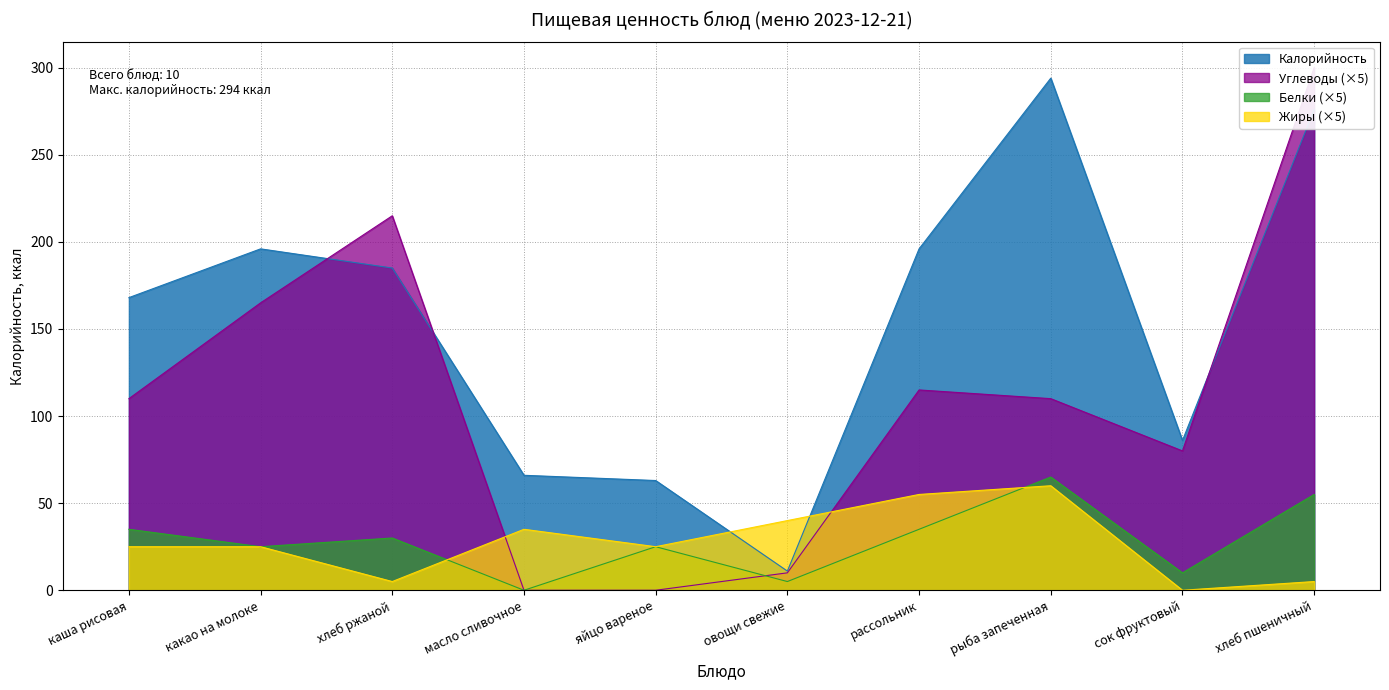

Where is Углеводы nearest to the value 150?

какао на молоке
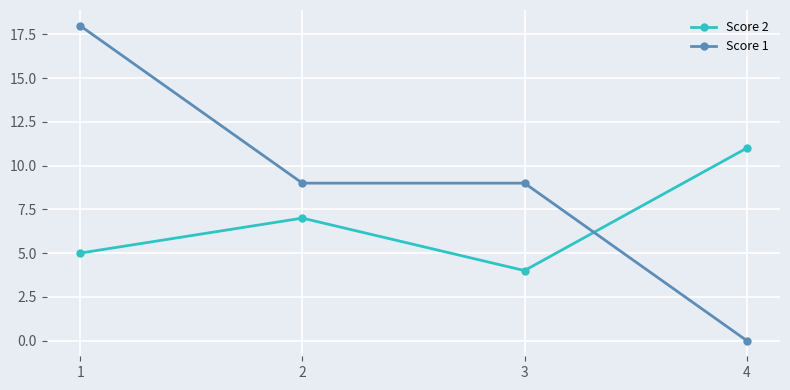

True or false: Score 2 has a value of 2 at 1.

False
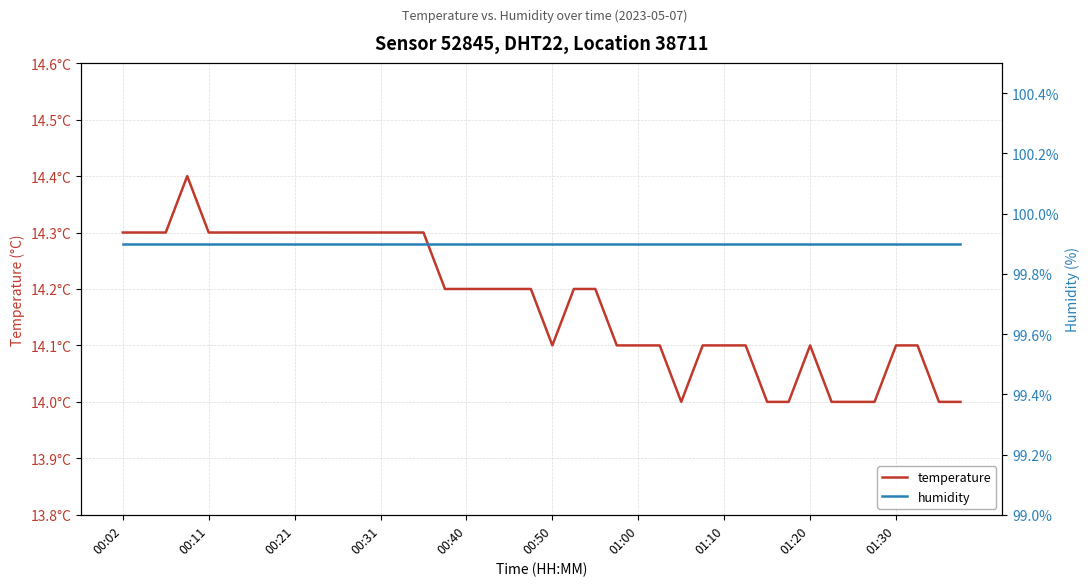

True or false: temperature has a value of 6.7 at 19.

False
§ §
Write out every line of the records above exactly, leaving out the pictures.

COMPLETED EXERCISE:
Where is Углеводы nearest to the value 150?

какао на молоке

True or false: Score 2 has a value of 2 at 1.

False

True or false: temperature has a value of 6.7 at 19.

False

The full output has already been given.